Collected data:

┄┄┄┄┄┄┄┄┄┄

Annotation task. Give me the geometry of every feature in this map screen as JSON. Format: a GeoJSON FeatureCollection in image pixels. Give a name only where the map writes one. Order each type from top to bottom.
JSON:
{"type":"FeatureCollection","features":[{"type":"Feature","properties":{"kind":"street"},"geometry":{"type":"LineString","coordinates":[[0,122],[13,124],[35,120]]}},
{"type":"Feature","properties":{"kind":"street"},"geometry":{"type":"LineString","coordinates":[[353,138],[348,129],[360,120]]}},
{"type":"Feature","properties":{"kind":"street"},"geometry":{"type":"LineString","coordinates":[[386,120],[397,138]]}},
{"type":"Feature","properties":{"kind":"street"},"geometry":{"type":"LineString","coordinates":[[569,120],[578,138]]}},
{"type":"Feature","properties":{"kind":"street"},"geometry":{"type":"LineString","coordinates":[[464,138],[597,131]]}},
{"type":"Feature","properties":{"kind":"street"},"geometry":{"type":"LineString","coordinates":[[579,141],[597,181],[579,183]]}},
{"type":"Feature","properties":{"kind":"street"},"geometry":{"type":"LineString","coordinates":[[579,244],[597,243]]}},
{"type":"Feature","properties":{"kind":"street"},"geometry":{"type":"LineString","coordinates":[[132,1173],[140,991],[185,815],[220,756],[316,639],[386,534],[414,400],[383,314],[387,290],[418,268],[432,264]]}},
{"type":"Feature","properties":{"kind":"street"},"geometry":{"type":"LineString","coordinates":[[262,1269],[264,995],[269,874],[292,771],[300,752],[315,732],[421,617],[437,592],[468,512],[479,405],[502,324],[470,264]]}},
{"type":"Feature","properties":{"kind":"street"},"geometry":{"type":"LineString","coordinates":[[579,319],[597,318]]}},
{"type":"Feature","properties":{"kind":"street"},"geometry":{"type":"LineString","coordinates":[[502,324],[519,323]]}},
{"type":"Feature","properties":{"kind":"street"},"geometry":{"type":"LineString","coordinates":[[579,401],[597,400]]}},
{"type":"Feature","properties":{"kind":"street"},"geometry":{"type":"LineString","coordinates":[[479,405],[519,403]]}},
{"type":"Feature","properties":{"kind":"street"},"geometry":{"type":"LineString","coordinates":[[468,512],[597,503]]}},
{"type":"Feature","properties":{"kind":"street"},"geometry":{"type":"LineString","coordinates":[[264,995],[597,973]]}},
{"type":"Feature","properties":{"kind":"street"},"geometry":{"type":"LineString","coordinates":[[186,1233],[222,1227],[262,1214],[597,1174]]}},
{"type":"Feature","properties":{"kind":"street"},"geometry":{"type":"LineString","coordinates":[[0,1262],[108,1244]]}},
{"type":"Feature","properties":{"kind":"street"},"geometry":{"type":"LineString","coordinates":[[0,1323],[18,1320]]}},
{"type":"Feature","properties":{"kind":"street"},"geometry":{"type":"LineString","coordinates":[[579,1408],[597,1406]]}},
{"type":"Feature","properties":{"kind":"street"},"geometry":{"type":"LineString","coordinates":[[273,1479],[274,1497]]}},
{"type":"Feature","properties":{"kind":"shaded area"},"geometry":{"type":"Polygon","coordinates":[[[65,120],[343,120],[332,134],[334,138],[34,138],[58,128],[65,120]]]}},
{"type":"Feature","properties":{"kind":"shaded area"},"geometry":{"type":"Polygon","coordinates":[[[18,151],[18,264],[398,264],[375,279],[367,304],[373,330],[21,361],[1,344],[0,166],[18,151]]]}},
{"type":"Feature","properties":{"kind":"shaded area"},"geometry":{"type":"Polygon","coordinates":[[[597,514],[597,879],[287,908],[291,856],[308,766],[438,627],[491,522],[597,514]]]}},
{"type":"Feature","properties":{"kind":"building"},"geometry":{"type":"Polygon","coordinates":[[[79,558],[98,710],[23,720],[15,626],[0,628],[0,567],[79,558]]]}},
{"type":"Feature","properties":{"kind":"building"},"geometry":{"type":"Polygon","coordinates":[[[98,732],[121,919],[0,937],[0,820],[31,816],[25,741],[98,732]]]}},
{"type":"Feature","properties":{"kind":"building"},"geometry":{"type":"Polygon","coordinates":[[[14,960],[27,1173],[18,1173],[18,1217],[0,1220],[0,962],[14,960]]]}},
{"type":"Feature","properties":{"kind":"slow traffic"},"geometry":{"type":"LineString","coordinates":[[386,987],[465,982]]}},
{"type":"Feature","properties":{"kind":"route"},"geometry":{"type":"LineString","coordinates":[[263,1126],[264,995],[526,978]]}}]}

┄┄┄┄┄┄┄┄┄┄

* **Directions**
What is the number of lines in the data that include the word "JSON"? State only that number.

* **Answer area**
2